Long-term effects of unprotected exposure to UV
Studies have shown that repeated exposure to UV radiation can damage the central part of the retina and contribute to the development of age-related macular degeneration (AMD). AMD affects over 600,000 people in the UK and is the leading cause of sight loss in the UK. Across the country 300 AMD sufferers are registered blind every single week. Long-term exposure to UV can also lead to cataracts – a clouding of the lens. Cataracts affect approximately one in three Brits aged 65 and over (three million people). Every year over 300,000 cataract operations are performed on the NHS. When the cataract is removed, a small plastic lens is implanted into the eye known as an intraocular lens implant. Modern IOLs are now designed to block out the harmful effects of blue UV light. Other potential eye health problems related to long periods of UV exposure include Pterygium – a growth on the white of the eye which encroaches onto the cornea and can obscure or partially block your vision. In severe cases surgery is required to remove the growth. Repeated over exposure can also increase your risk of cancer of the eyelid and the skin surrounding the eye.
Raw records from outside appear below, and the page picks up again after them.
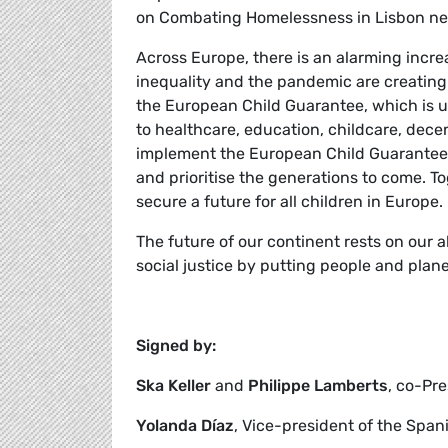
on Combating Homelessness in Lisbon ne
Across Europe, there is an alarming increa
inequality and the pandemic are creatin
the European Child Guarantee, which is u
to healthcare, education, childcare, dec
implement the European Child Guarantee 
and prioritise the generations to come. T
secure a future for all children in Europe.
The future of our continent rests on our ab
social justice by putting people and plane
Signed by:
Ska Keller
and
Philippe Lamberts
, co-Pr
Yolanda Díaz
, Vice-president of the Spa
Protecting your eyes from the sun
The best way to protect your eyes against damage from UV light is to stop the rays entering the eyes with a UV protective lens. Nowadays many prescription lenses have a built-in UV filter, so, if you wear glasses or contact lenses it is worth asking your optometrist if your lenses provide protection from the sun. Sunglasses are also an excellent way of protecting your eyes from UV light. Always look out for a CE Mark or the British Standard BSEN 1836:2005 when buying sunglasses to ensure they provide adequate UV protection. Good sunglasses don't need to be expensive. It's the degree to which the lens filters UVA and UVB light that counts - not the price tag! Other safety precautions recommended by the Eyecare Trust include: wearing a wide brimmed hat and staying out of the sun between 12 noon and 3pm – when the sun’s rays are strongest.
Choosing the right lenses
Sunglasses are marked with a filter category from one to four where one is the lightest and four is the darkest. Category three is the most common tint. It is an excellent all-rounder providing comfort for sunny days, water sports and beach activities .Category four is heavily tinted for exceptionally light conditions. Many skiers find these provide comfort from the clear bright sun at high altitudes. However, the darkness of the tint on category four lenses means they are unsuitable for driving. Glasses with slim arms are particularly suitable for drivers as they allow greater all-round vision than those with heavy frames. Drivers should never wear sunglasses when driving at night or in poor light. Polarised lenses can help reduce glare from reflective surfaces such as snow or water by filtering out horizontal UV light waves. Another way to protect your eyes from UV rays is to wear a pair of photochromic lenses. These automatically darken when exposed to UV light making them an excellent choice for everyday wear.
Remember UV damage can accumulate even on cloudy days so be smart and get UV protected.